İsrail Genelkurmay Başkanı Herzi Halevi’nin 6 Mart’ta yürürlüğe girecek istifası, ülkede ordu ve siyaset ilişkilerinde derin bir krize yol açtı. Halevi’nin istifası, İsrail Başbakanı Binyamin Netanyahu’nun ordu içindeki üst düzey muhalif generalleri ve subayları tasfiye etmeyi amaçlayan bir süreç olarak değerlendiriliyor.
Halevi, görevden ayrılma kararını, Netanyahu hükümetinin baskılarına ve Savunma Bakanı Yisrael Katz’ın kendisine yönelik istifa çağrılarına karşı onurunu koruma gerekçesiyle aldığını açıkladı. Halevi’nin ardından Güney Bölgesi Komutanı Yaron Finkelman’ın da istifaası geldi. İsrail güvenlik birimlerinden edinilen bilgilere göre, Şin Bet Başkanı Ronen Bar, Ordu Operasyonlar Dairesi Başkanı Tümgeneral Oded Basiuk ve diğer üst düzey yetkililerin de görevlerinden ayrılması bekleniyor.
Netanyahu’nun, istifaların ardından orduyu kendi politikalarına uyum sağlayacak isimlerle yeniden şekillendirmeyi planladığı belirtiliyor. Bu hamlenin, ordunun bağımsızlığını zedeleyerek siyasi etkilerle yönlendirilen bir askeri liderlik oluşturma riski taşıdığı ifade ediliyor.

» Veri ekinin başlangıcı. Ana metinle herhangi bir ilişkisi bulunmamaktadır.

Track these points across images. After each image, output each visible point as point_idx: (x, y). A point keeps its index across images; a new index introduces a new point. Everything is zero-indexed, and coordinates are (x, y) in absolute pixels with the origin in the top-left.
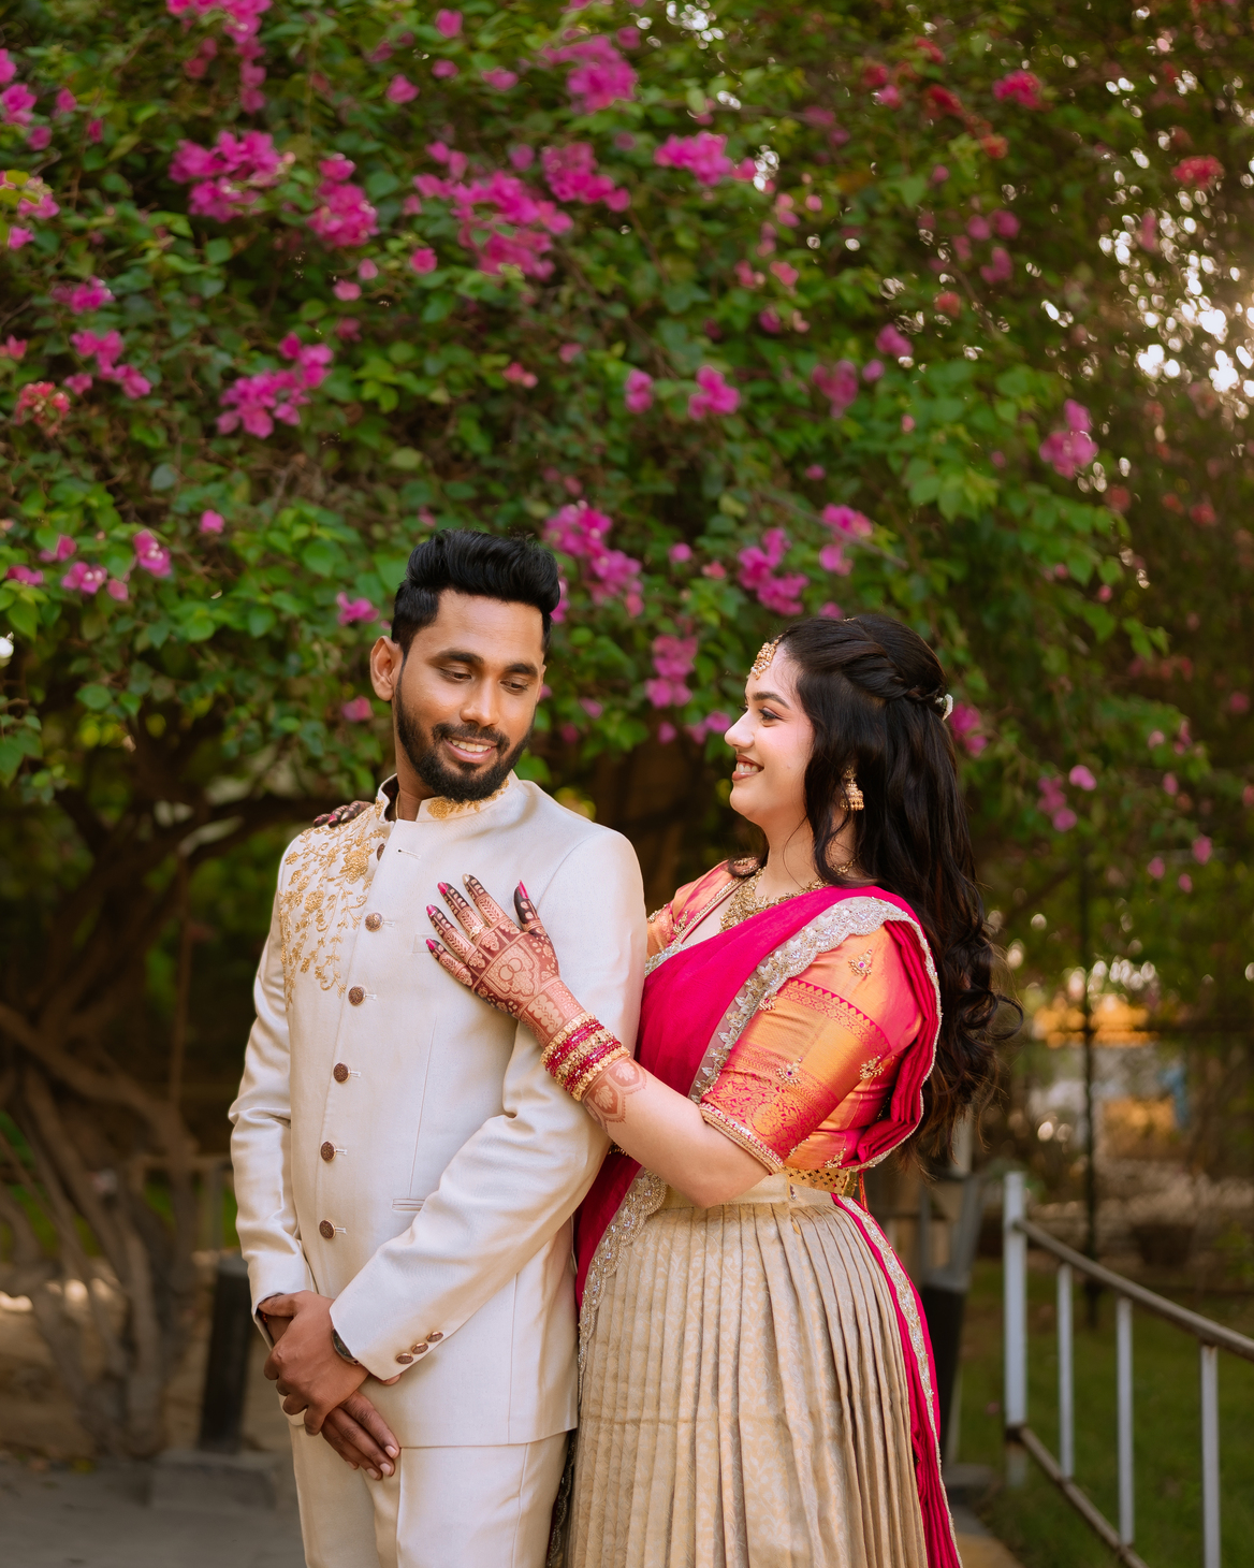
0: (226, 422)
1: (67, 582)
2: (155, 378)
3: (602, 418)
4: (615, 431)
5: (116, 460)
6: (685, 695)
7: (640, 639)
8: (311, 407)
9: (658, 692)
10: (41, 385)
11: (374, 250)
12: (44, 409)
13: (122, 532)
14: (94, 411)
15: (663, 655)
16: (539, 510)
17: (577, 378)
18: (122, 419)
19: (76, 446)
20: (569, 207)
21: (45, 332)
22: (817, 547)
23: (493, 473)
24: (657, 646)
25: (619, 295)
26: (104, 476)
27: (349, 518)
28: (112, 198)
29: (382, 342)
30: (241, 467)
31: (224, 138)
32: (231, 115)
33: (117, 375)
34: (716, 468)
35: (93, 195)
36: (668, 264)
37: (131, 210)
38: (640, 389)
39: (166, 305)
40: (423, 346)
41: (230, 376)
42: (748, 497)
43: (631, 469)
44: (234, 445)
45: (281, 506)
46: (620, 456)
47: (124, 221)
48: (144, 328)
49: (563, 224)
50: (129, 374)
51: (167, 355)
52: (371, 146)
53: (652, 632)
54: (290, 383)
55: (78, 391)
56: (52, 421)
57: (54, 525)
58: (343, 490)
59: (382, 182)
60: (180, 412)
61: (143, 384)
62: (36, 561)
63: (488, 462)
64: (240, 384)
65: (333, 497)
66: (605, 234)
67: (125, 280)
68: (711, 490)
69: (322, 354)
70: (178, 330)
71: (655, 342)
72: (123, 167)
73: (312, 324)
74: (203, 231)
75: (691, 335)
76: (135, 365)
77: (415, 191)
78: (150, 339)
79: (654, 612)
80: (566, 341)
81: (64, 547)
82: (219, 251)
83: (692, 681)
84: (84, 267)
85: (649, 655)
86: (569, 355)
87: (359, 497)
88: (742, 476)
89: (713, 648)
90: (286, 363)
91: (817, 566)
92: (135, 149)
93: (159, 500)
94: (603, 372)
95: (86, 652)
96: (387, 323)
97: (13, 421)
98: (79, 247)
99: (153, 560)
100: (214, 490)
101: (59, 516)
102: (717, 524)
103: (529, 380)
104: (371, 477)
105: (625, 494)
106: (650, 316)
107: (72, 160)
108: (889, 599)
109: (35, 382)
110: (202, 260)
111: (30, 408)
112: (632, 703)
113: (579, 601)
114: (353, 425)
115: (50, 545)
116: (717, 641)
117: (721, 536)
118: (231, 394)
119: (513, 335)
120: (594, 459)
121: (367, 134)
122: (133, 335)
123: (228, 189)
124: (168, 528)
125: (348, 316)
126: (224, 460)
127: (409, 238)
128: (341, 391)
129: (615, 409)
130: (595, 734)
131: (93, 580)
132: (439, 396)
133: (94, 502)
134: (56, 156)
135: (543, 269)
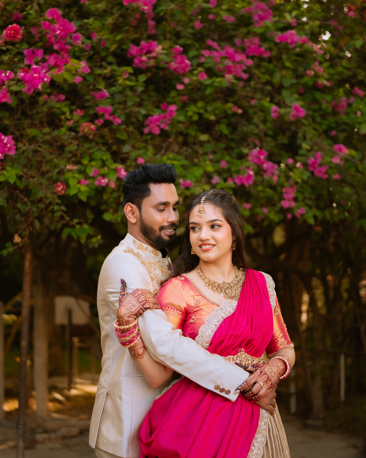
0: (146, 130)
1: (96, 183)
2: (123, 118)
3: (265, 121)
4: (269, 125)
5: (113, 144)
6: (293, 204)
7: (279, 189)
8: (172, 124)
9: (285, 204)
10: (87, 123)
11: (190, 74)
12: (88, 131)
13: (114, 166)
14: (106, 130)
15: (286, 193)
16: (245, 151)
17: (256, 109)
18: (113, 132)
19: (99, 140)
20: (252, 58)
21: (89, 107)
22: (332, 157)
23: (233, 140)
24: (284, 190)
25: (268, 83)
26: (109, 149)
27: (186, 158)
28: (110, 64)
29: (195, 101)
30: (151, 144)
31: (143, 43)
32: (145, 36)
33: (111, 118)
34: (300, 135)
35: (104, 63)
36: (284, 72)
37: (115, 67)
38: (275, 111)
39: (126, 96)
40: (207, 103)
41: (146, 116)
42: (310, 143)
43: (274, 137)
44: (149, 137)
45: (164, 155)
46: (270, 132)
47: (113, 71)
48: (120, 103)
49: (250, 63)
50: (114, 118)
51: (127, 111)
52: (189, 42)
53: (282, 186)
54: (165, 117)
55: (99, 124)
56: (91, 134)
57: (92, 166)
58: (184, 148)
59: (192, 53)
60: (131, 129)
61: (119, 121)
62: (87, 177)
63: (230, 137)
64: (150, 118)
65: (182, 151)
66: (265, 64)
67: (113, 89)
68: (299, 141)
69: (173, 108)
70: (129, 103)
71: (280, 97)
72: (114, 54)
73: (173, 98)
74: (137, 72)
75: (292, 93)
76: (117, 115)
77: (202, 55)
78: (122, 107)
79: (282, 180)
80: (253, 98)
81: (95, 172)
82: (142, 78)
83: (296, 200)
84: (102, 86)
85: (282, 193)
86: (254, 103)
87: (190, 150)
88: (308, 136)
89: (302, 190)
90: (164, 111)
91: (331, 162)
92: (117, 48)
93: (125, 156)
94: (264, 107)
95: (105, 203)
96: (196, 96)
97: (79, 135)
98: (100, 80)
99: (123, 175)
100: (142, 151)
101: (93, 163)
102: (301, 152)
103: (240, 111)
104: (194, 143)
105: (273, 144)
106: (279, 88)
107: (97, 53)
108: (357, 170)
109: (85, 122)
110: (137, 81)
111: (83, 131)
112: (277, 208)
113: (259, 178)
114: (187, 128)
115: (91, 172)
116: (302, 187)
117: (303, 155)
118: (147, 122)
119: (236, 98)
120: (262, 134)
121: (188, 38)
122: (116, 106)
123: (144, 58)
124: (128, 164)
125: (183, 95)
126: (146, 142)
127: (200, 69)
128: (182, 118)
129: (269, 118)
130: (266, 218)
131: (104, 182)
132: (212, 118)
133: (104, 158)
134: (92, 53)
135: (245, 76)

Gazze Saldırılarının Yansımaları Nasıl Oldu?
Halevi, 7 Ekim 2023’te Hamas’ın düzenlediği saldırıyı İsrail tarihindeki en büyük istihbarat ve askeri başarısızlık olarak nitelendirdi. Ancak Netanyahu hükümeti, bu başarısızlıkların sorumluluğunu üstlenmek yerine orduyu suçladı. Gazze’ye yönelik saldırılarda 50 binnden fazla Filistinlinin hayatını kaybetmesi ve sivil altyapının tahrip edilmesi , İsrail’in uluslararası itibarına ciddi zarar verdi.
Halevi, istifa konuşmasında Hamas saldırısıyla ilgili komplo teorilerini reddederek ordunun herhangi bir ihmali olmadığını vurguladı. Ancak bu açıklamalar, hükümet ve ordu arasındaki gerilimi azaltmaya yetmedi. Netanyahu’nun aşırı sağcı müttefiklerinin ordu üzerindeki etkisinin artması, İsrail’in iç ve dış politikalarına yönelik endişeleri derinleştiriyor.
Halevi’nin istifası, İsrail ordusunun profesyonellik ve bağımsızlık ilkelerinden uzaklaşma riskini artırırken, Netanyahu’nun aşırı sağcı politikalarının orduda ve toplumda daha fazla çatışmaya yol açacağına dair endişelere yol açıyor. Bu durum, İsrail’in hem iç istikrarını hem de uluslararası ilişkilerini olumsuz etkileyebilir.